* _Source document_:
Segment Open

The crucial point here is to note that the troposphere is where you have convection, and you have convection to maintain a balance of energy. This region of the atmosphere has a net cooling effect from radiation, and net heating from convection.

It's important to note that "heating" and "cooling" here does not refer to temperature changing, but to the sign of the energy flux into and out of a given level of the atmosphere. The equilibrium response being calculated here has energy in balance, which means that radiative cooling is balanced by convective heating, in the troposphere.

It's also important to note that "warming" in the sense of climate attaining a new higher equilibrium temperature works side by side with "cooling" in the sense that a greenhouse effect involves the atmosphere shedding energy (cooling) by radiating in the infrared. The "warming" in "global warming" is a comparison of the different temperatures in two different equilibrium states. The "cooling" is a reference to the net flux of radiant energy when the new higher temperature equilibrium is attained.

Segment Closed

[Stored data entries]
Segment Open

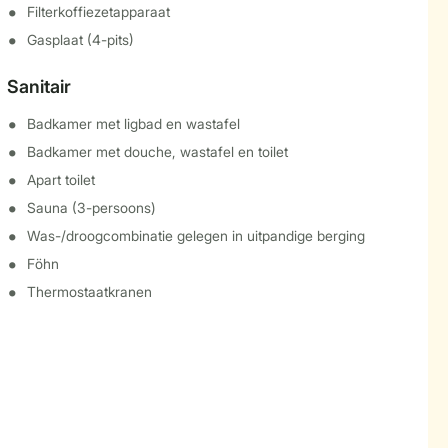
Filterkoffiezetapparaat
Gasplaat (4-pits)
Sanitair
Badkamer met ligbad en wastafel
Badkamer met douche, wastafel en toilet
Apart toilet
Sauna (3-persoons)
Was-/droogcombinatie gelegen in uitpandige berging
Föhn
Thermostaatkranen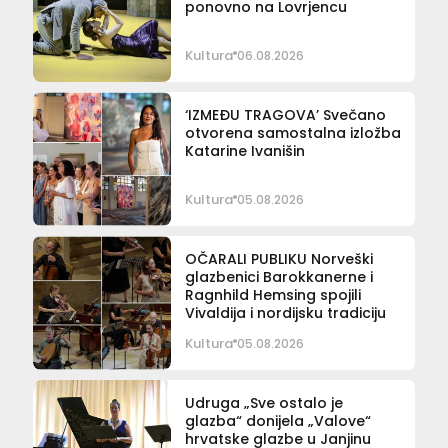
ponovno na Lovrjencu
Kultura
06.08.2026
‘IZMEĐU TRAGOVA’ Svečano
otvorena samostalna izložba
Katarine Ivanišin
Kultura
05.08.2026
OČARALI PUBLIKU Norveški
glazbenici Barokkanerne i
Ragnhild Hemsing spojili
Vivaldija i nordijsku tradiciju
Kultura
05.08.2026
Udruga „Sve ostalo je
glazba“ donijela „Valove“
hrvatske glazbe u Janjinu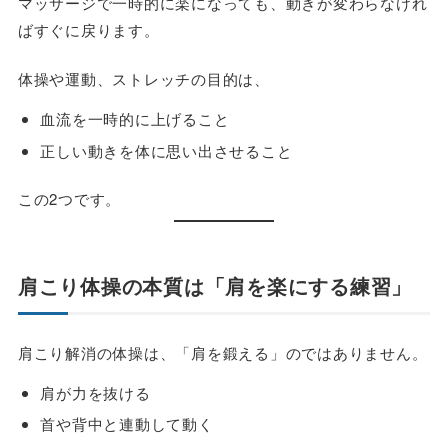
マッサージで一時的に楽になっても、動きが変わらなけれ
ばすぐに戻ります。
体操や運動、ストレッチの目的は、
血流を一時的に上げること
正しい動きを体に思い出させること
この2つです。
肩こり体操の本質は「肩を楽にする練習」
肩こり解消の体操は、「肩を鍛える」のではありません。
肩が力を抜ける
首や背中と連動して動く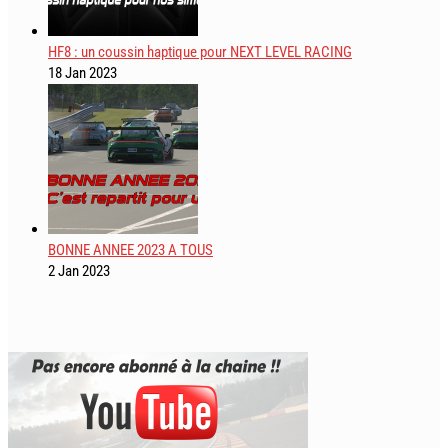
HF8 : un coussin haptique pour NEXT LEVEL RACING
18 Jan 2023
BONNE ANNEE 2023 A TOUS
2 Jan 2023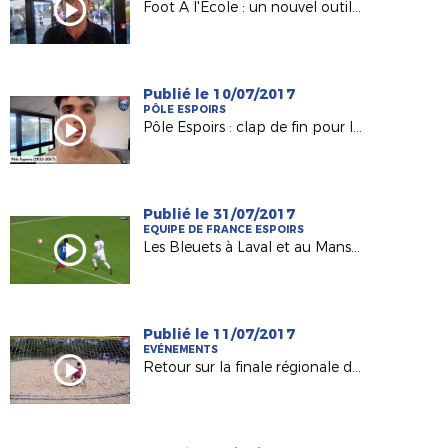
Foot A l'Ecole : un nouvel outil pour les Responsables de Sections Sportives !
Publié le 10/07/2017
PÔLE ESPOIRS
Pôle Espoirs : clap de fin pour la Génération 2002 (Episode 1)
Publié le 31/07/2017
EQUIPE DE FRANCE ESPOIRS
Les Bleuets à Laval et au Mans début septembre !
Publié le 11/07/2017
EVÉNEMENTS
Retour sur la finale régionale de Beach-Soccer 2017 !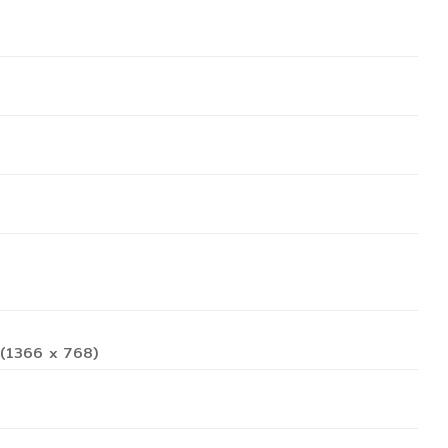
 (1366 x 768)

Segment Closed

* _What you have to do_: Please rewrite the passage on atmospheric heating and cooling, starting with "It's also important" and going on through "equilibrium is attained.", renaming "infrared" as "thermal infrared".

* _Exercise result_:
It's also important to note that "warming" in the sense of climate attaining a new higher equilibrium temperature works side by side with "cooling" in the sense that a greenhouse effect involves the atmosphere shedding energy (cooling) by radiating in the thermal infrared. The "warming" in "global warming" is a comparison of the different temperatures in two different equilibrium states. The "cooling" is a reference to the net flux of radiant energy when the new higher temperature equilibrium is attained.